ふらふらしながら歩いたせいで、“ドンッ”と誰かにぶつかった。
『あっごめんな…さい』
『大丈夫か…?』
顔を上げると悠人だった。
久々に悠人の顔を見た驚きで、急に酔いも冷めてしまった。
『あ…うん、ごめんね。
じゃぁ…』
そう言いかけると、悠人は私に
『ちょっと二人で話せねぇか?』
と言い、居酒屋の外に出て、近くの階段に座った。
『あっ、ちょっとここで待ってろよ』
そう言うと私を置いて悠人は階段を降りていった。
“ふーっ…私、何で緊張してるんだ(笑)”
なんて考えてると、
『悪りぃ、待たしたな。
莉乃はこれだったよな?』
と言って私が珈琲を飲めない事を覚えてくれていて、缶に入った冷たいミルクティーを渡してくれた。
『ありがとう。
ねぇ…彼女…、一人にしてて大丈夫なの?』
『ああ…すぐ戻る。
その前に話したかったんだ…』
『どうしたの?』
『なぁ…バンド辞めるの…俺が原因なのか?
あんな気まずい別れ方して悪かった…』
『 えっ!?
スッゴい可笑しいんだけど?
自惚れしすぎだよ!』
『だぁっ、そんなに笑わなくてもいいだろ!!
莉乃が辞めちまうの聞いて…
何か…気になってよ…』
『違うよ。
あのね、最後のあの曲、遥香先輩の歌詞に私が曲を書いたのよ。
あの曲が出来上がった時に、私の音楽は終わったって感じた。
だからなの。
あんな感触…初めてだったよ。
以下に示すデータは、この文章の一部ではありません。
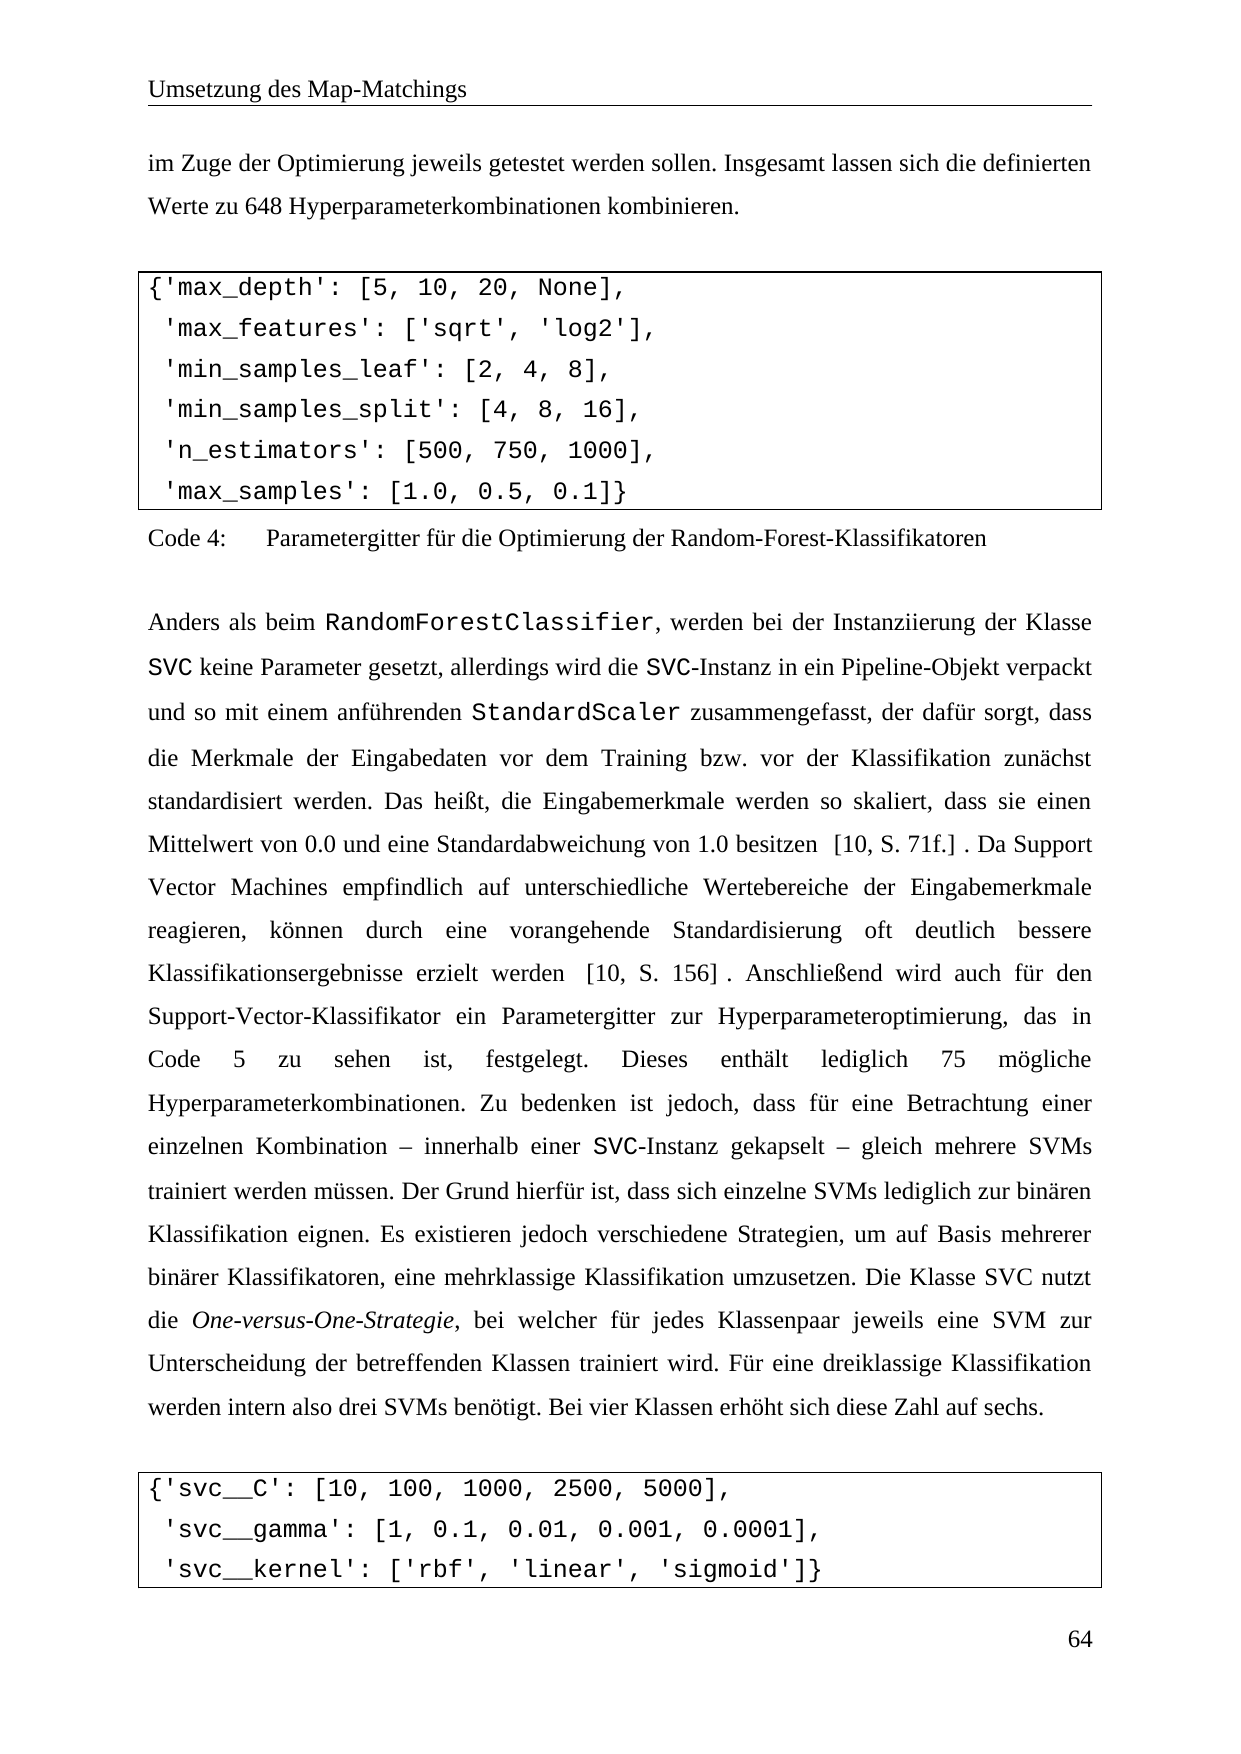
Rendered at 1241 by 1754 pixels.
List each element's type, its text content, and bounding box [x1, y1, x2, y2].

text 'min_samples_split': [4, 8, 16], [139, 394, 1101, 425]
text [148, 148, 1092, 219]
text 'svc__kernel': ['rbf', 'linear', 'sigmoid']} [139, 1554, 1101, 1587]
text 'max_features': ['sqrt', 'log2'], [139, 312, 1101, 344]
text 'n_estimators': [500, 750, 1000], [139, 435, 1101, 466]
text Anders als beim RandomForestClassifier, werden bei der Instanziierung der Klasse SVC keine Parameter gesetzt, allerdings wird die SVC-Instanz in ein Pipeline-Objekt verpackt und so mit einem anführenden StandardScaler zusammengefasst, der dafür sorgt, dass die Merkmale der Eingabedaten vor dem Training bzw. vor der Klassifikation zunächst standardisiert werden. Das heißt, die Eingabemerkmale werden so skaliert, dass sie einen Mittelwert von 0.0 und eine Standardabweichung von 1.0 besitzen . Da Support Vector Machines empfindlich auf unterschiedliche Wertebereiche der Eingabemerkmale reagieren, können durch eine vorangehende Standardisierung oft deutlich bessere Klassifikationsergebnisse erzielt werden . Anschließend wird auch für den Support-Vector-Klassifikator ein Parametergitter zur Hyperparameteroptimierung, das in Code 5 zu sehen ist, festgelegt. Dieses enthält lediglich 75 mögliche Hyperparameterkombinationen. Zu bedenken ist jedoch, dass für eine Betrachtung einer einzelnen Kombination – innerhalb einer SVC-Instanz gekapselt – gleich mehrere SVMs trainiert werden müssen. Der Grund hierfür ist, dass sich einzelne SVMs lediglich zur binären Klassifikation eignen. Es existieren jedoch verschiedene Strategien, um auf Basis mehrerer binärer Klassifikatoren, eine mehrklassige Klassifikation umzusetzen. Die Klasse SVC nutzt die One-versus-One-Strategie, bei welcher für jedes Klassenpaar jeweils eine SVM zur Unterscheidung der betreffenden Klassen trainiert wird. Für eine dreiklassige Klassifikation werden intern also drei SVMs benötigt. Bei vier Klassen erhöht sich diese Zahl auf sechs. [148, 607, 1092, 1420]
text 'min_samples_leaf': [2, 4, 8], [139, 353, 1101, 384]
text 'svc__gamma': [1, 0.1, 0.01, 0.001, 0.0001], [139, 1513, 1101, 1544]
text {'svc__C': [10, 100, 1000, 2500, 5000], [139, 1473, 1101, 1504]
text Code : Parametergitter für die Optimierung der Random-Forest-Klassifikatoren [148, 523, 1092, 551]
text 'max_samples': [1.0, 0.5, 0.1]} [139, 476, 1101, 509]
text {'max_depth': [5, 10, 20, None], [139, 273, 1101, 303]
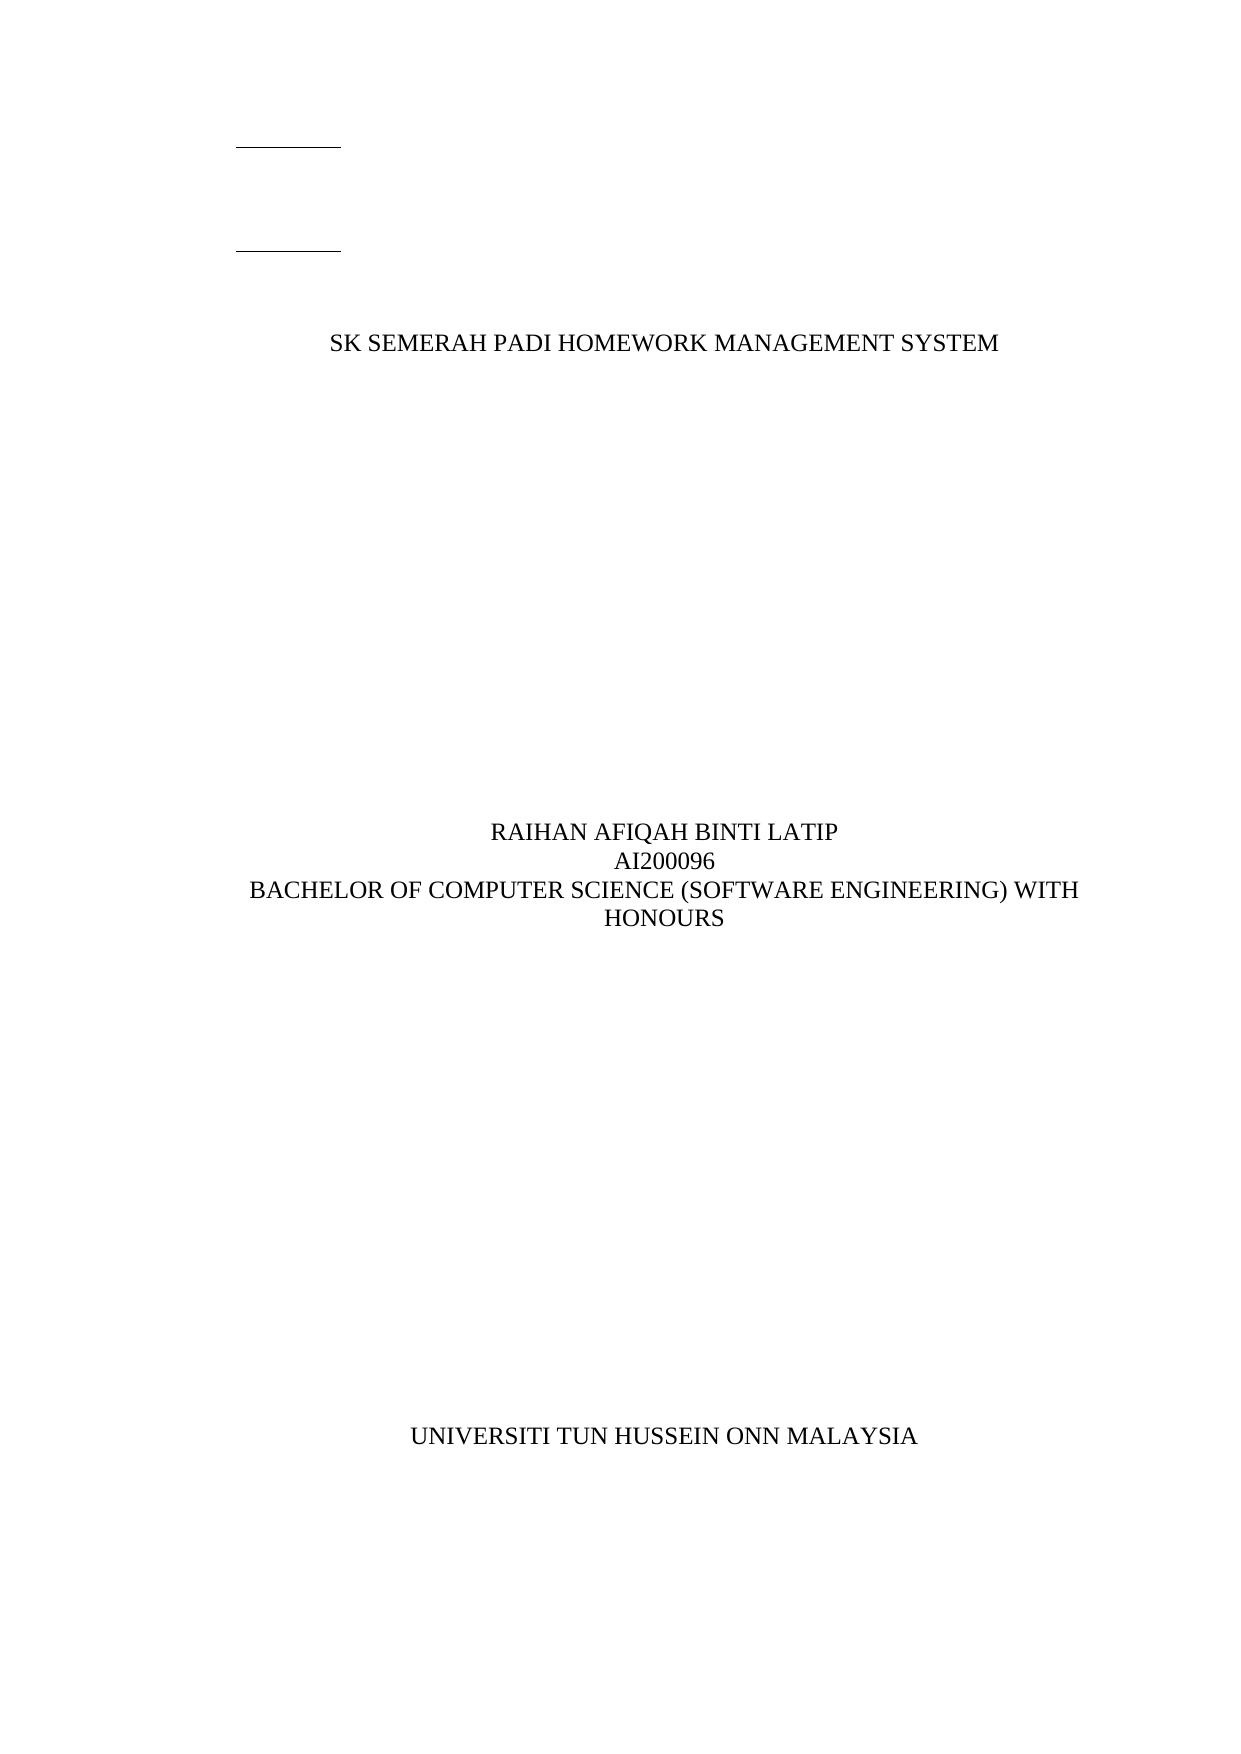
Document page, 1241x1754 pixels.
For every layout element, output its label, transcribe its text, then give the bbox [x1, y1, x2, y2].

text RAIHAN AFIQAH BINTI LATIP [236, 817, 1092, 846]
text BACHELOR OF COMPUTER SCIENCE (SOFTWARE ENGINEERING) WITH HONOURS [236, 875, 1092, 932]
text AI200096 [236, 846, 1092, 875]
text UNIVERSITI TUN HUSSEIN ONN MALAYSIA [236, 1421, 1092, 1450]
text SK SEMERAH PADI HOMEWORK MANAGEMENT SYSTEM [236, 328, 1092, 357]
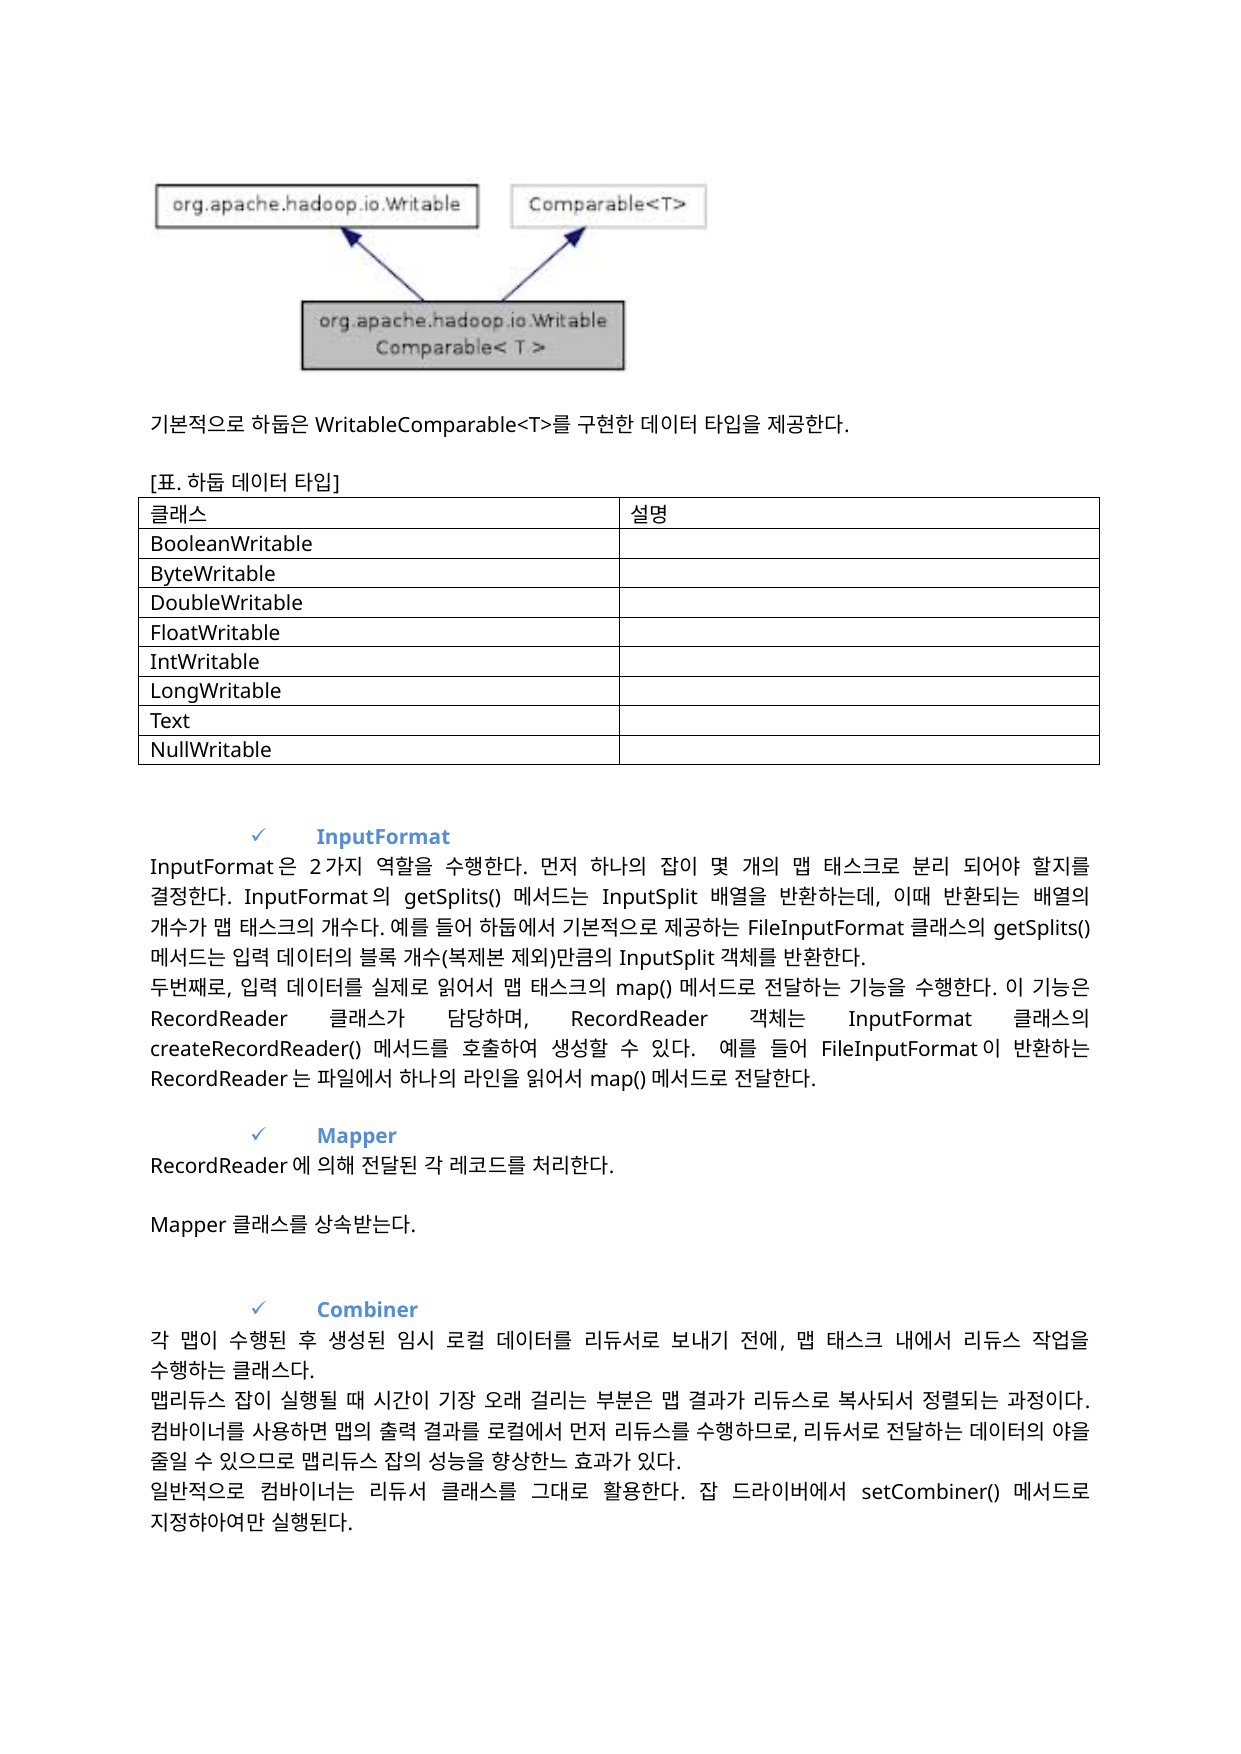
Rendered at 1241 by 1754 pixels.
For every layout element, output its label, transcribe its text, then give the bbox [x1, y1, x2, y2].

table_cell [620, 588, 1099, 617]
table_cell [620, 647, 1099, 676]
subtitle Combiner [209, 1296, 1069, 1324]
table_cell LongWritable [139, 677, 619, 705]
table_cell BooleanWritable [139, 529, 619, 558]
table_cell DoubleWritable [139, 588, 619, 617]
table_cell [620, 677, 1099, 705]
table_cell ByteWritable [139, 559, 619, 587]
text 일반적으로 컴바이너는 리듀서 클래스를 그대로 활용한다. 잡 드라이버에서 setCombiner() 메서드로 지정햐아여만 실행된다. [150, 1476, 1090, 1536]
text RecordReader에 의해 전달된 각 레코드를 처리한다. [150, 1150, 1090, 1180]
text 기본적으로 하둡은 WritableComparable<T>를 구현한 데이터 타입을 제공한다. [150, 408, 1090, 438]
text Mapper 클래스를 상속받는다. [150, 1208, 1090, 1239]
table_cell IntWritable [139, 647, 619, 676]
table_cell [620, 529, 1099, 558]
table_cell [620, 559, 1099, 587]
text 맵리듀스 잡이 실행될 때 시간이 기장 오래 걸리는 부분은 맵 결과가 리듀스로 복사되서 정렬되는 과정이다. 컴바이너를 사용하면 맵의 출력 결과를 로컬에서 먼저 리듀스를 수행하므로, 리듀서로 전달하는 데이터의 야을 줄일 수 있으므로 맵리듀스 잡의 성능을 향상한느 효과가 있다. [150, 1385, 1090, 1476]
table_cell FloatWritable [139, 618, 619, 646]
text [표. 하둡 데이터 타입] [150, 467, 1090, 497]
subtitle Mapper [209, 1121, 1069, 1150]
text InputFormat은 2가지 역할을 수행한다. 먼저 하나의 잡이 몇 개의 맵 태스크로 분리 되어야 할지를 결정한다. InputFormat의 getSplits() 메서드는 InputSplit 배열을 반환하는데, 이때 반환되는 배열의 개수가 맵 태스크의 개수다. 예를 들어 하둡에서 기본적으로 제공하는 FileInputFormat 클래스의 getSplits() 메서드는 입력 데이터의 블록 개수(복제본 제외)만큼의 InputSplit 객체를 반환한다. [150, 850, 1090, 972]
subtitle InputFormat [209, 822, 1069, 850]
table_cell NullWritable [139, 736, 619, 764]
table_cell [620, 618, 1099, 646]
table_header 클래스 [139, 498, 619, 528]
table_header 설명 [620, 498, 1099, 528]
table_cell [620, 736, 1099, 764]
table_cell [620, 706, 1099, 734]
table_cell Text [139, 706, 619, 734]
text 두번째로, 입력 데이터를 실제로 읽어서 맵 태스크의 map() 메서드로 전달하는 기능을 수행한다. 이 기능은 RecordReader 클래스가 담당하며, RecordReader 객체는 InputFormat 클래스의 createRecordReader() 메서드를 호출하여 생성할 수 있다. 예를 들어 FileInputFormat이 반환하는 RecordReader는 파일에서 하나의 라인을 읽어서 map() 메서드로 전달한다. [150, 972, 1090, 1093]
picture [150, 177, 713, 380]
text 각 맵이 수행된 후 생성된 임시 로컬 데이터를 리듀서로 보내기 전에, 맵 태스크 내에서 리듀스 작업을 수행하는 클래스다. [150, 1324, 1090, 1385]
』
『そうか…
いい曲だよな!
あの曲…莉乃が作ったのか…
何か辞めちまうのもったいないな!
俺、お前の音楽は今でも好きだぜ。』
『フフッ、ありがとう。
頑張ってね、悠人は!
じゃ、そろそろ戻るね。
これも、ありがとうね。』
『ああ…お前もな!
じゃあな!』
案外普通に話せたな?と、すっかり悠人の事もふっきれていて内心ほっとした自分がいた。